** EXCERPT follows **

Excision repair cross-complementation group 1 codon 118 polymorphism, micro ribonucleic acid and protein expression, clinical outcome of the advanced gastric cancer response to first-line FOLFOX-4 in Qinghai-Tibetan plateau population.

Context: The excision repair cross-complementation group 1 (ERCC1) codon 118 C/T polymorphism has been associated with clinical outcome in cancer patients treated with platinum chemotherapy. Ethnic differences in the frequency of this polymorphism have been observed in Caucasian and African populations. Aim: The aim of this study was to evaluate the frequency and survival benefit of the ERCC1 codon 118 C/T polymorphism in a high-altitude population with advanced gastric cancer. Materials and Methods: Polymerase chain reaction-restriction fragment length polymorphism was used to determine the frequency of ERCC1 118 codon C/T polymorphism in 206 advanced gastric cancer patients residing in the high-altitude Qinghai-Tibetan plateau. The influence of the ERCC1 codon 118 C/T polymorphism on its micro ribonucleic acid (mRNA) and protein expression, clinicopathological features; response to the platinum-based combination chemotherapy, and the outcome was evaluated. Statistical Analysis: The Kaplan-Meier method was used for survival analysis. The correlation of ERCC1 codon 118 polymorphism with ERCC1 mRNA and protein expression, clinicopathological characteristics, and first-line oxaliplatin, 5-fluorouracil, and leucovorin (FOLFOX-4) response was determined by (2) -test. Results and Conclusions: ERCC1 codon 118 C/T polymorphism was not associated with ERCC1 mRNA and protein expression, FOLFOX-4 response, and progression-free survival (PFS) or overall survival (OS). High ERCC1 mRNA and protein expression levels were associated with significantly lower FOLFOX-4 responses, PFS, and OS. ERCC1 codon 118 C/T polymorphism is not an important prognostic marker for advanced gastric cancer. Determination of ERCC1 mRNA and protein levels may be beneficial in predicting the response and outcome of FOLFOX-4 therapy in gastric cancer.

** End of EXCERPT **

* [WORK TO COMPLETE]:
1. Name every section heading that labels a part of the ERCC1 abstract, in the order they appear.
2. Retype the passage of the ERCC1 abstract starting at "Excision repair cross-complementation group 1 codon" and ending at "Qinghai-Tibetan plateau population.".
The entries after this have nothing to do with the abstract.

** PROVIDED MATERIAL follows **

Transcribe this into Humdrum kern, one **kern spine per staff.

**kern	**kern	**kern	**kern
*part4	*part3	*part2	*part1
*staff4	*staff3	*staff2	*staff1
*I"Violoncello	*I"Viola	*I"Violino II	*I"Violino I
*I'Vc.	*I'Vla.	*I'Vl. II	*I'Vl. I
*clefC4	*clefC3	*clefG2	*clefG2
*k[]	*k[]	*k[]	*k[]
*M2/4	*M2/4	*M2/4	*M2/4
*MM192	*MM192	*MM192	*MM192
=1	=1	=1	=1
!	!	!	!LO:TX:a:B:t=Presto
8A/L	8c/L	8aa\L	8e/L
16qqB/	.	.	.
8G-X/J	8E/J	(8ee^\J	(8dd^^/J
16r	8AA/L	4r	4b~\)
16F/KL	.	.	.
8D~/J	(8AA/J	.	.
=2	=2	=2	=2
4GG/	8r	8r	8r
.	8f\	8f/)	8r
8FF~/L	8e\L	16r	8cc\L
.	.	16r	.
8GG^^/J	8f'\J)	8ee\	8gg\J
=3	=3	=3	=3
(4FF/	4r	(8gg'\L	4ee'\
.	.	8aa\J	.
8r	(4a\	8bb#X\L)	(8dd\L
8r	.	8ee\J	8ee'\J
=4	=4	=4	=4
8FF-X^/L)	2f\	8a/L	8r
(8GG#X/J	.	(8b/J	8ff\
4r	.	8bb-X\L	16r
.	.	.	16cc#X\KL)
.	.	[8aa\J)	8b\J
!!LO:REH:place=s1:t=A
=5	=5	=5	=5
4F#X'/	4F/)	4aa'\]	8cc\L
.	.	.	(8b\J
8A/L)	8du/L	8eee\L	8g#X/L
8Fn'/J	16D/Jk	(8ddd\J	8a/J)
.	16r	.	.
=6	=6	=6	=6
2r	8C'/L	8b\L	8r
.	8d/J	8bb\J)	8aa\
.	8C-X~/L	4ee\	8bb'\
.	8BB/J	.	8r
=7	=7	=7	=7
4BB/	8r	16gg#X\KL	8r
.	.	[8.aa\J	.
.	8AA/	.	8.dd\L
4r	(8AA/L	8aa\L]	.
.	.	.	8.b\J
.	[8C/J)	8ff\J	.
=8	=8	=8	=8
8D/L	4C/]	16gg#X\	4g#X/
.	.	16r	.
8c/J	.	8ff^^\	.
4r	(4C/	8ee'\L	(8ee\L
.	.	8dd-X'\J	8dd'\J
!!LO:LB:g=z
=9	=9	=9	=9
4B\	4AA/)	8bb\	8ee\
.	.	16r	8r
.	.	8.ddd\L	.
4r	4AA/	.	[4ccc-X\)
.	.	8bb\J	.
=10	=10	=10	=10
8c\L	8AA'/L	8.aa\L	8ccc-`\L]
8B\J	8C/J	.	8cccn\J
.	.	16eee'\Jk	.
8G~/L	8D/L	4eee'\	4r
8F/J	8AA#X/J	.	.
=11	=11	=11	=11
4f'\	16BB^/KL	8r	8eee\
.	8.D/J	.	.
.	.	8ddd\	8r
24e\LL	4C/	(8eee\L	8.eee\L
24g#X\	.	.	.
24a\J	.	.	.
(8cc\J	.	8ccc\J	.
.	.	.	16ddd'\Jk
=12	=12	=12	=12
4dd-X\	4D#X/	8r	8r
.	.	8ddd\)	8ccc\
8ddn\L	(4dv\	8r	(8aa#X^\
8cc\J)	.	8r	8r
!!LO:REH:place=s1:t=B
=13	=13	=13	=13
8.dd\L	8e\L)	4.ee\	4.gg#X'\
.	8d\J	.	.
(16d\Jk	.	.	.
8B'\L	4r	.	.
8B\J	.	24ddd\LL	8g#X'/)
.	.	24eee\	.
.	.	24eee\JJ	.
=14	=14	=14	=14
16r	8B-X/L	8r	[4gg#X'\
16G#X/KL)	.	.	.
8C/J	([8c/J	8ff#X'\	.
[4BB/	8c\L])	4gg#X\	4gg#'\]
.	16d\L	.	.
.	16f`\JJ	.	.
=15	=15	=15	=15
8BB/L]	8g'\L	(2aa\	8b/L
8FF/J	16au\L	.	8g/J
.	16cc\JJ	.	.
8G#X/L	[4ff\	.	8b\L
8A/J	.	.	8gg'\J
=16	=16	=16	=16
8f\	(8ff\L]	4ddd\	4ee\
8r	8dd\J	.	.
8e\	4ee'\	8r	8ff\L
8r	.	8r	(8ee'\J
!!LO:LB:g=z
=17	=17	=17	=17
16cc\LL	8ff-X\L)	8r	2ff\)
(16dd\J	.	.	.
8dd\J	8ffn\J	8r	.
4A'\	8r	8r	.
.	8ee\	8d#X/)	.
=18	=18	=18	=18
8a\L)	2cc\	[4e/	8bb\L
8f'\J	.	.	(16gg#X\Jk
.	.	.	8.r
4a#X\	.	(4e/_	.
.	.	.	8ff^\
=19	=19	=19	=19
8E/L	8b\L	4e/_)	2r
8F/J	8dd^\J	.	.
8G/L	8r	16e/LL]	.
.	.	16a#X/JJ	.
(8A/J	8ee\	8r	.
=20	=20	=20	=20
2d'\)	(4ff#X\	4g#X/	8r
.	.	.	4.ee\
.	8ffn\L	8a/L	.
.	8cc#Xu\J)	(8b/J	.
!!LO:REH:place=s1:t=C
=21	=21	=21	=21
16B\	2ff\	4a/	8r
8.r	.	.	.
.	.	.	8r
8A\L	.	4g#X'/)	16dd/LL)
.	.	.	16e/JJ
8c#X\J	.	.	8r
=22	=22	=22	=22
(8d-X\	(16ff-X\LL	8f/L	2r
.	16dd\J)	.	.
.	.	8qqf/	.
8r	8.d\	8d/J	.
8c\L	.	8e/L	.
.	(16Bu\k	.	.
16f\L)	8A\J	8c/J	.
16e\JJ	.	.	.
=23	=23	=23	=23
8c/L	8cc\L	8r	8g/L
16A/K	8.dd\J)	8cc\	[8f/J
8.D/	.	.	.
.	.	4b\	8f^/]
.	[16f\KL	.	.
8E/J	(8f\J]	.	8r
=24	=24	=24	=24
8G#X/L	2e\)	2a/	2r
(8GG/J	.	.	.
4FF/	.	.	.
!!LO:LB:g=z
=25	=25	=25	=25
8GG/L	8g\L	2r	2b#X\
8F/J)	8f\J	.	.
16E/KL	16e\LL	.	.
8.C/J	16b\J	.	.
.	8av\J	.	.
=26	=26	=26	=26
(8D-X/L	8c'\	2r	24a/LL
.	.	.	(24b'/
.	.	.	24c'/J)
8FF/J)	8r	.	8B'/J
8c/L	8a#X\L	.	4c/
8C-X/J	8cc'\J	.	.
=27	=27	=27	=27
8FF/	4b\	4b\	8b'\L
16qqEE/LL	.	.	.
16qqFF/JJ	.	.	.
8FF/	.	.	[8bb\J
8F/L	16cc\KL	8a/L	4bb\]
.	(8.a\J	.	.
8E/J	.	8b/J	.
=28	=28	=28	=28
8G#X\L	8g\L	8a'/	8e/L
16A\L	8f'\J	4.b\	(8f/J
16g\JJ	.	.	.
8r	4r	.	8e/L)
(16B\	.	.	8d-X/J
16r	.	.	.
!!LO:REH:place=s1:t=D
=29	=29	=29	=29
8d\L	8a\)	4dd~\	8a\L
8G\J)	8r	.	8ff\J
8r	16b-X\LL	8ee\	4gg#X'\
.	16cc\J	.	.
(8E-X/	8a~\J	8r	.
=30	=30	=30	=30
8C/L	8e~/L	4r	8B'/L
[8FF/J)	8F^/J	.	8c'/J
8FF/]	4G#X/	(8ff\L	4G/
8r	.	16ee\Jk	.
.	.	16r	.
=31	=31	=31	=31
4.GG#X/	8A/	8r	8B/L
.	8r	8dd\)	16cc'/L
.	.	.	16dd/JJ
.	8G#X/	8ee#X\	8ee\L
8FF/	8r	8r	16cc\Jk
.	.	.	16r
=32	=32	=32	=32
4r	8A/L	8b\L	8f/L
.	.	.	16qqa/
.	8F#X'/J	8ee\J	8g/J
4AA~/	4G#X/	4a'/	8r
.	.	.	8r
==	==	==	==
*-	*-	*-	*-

** End of PROVIDED MATERIAL **

* [OUTPUTS IN ORDER]:
1.
Context
Aim
Materials and Methods
Statistical Analysis
Results and Conclusions

2.
Excision repair cross-complementation group 1 codon 118 polymorphism, micro ribonucleic acid and protein expression, clinical outcome of the advanced gastric cancer response to first-line FOLFOX-4 in Qinghai-Tibetan plateau population.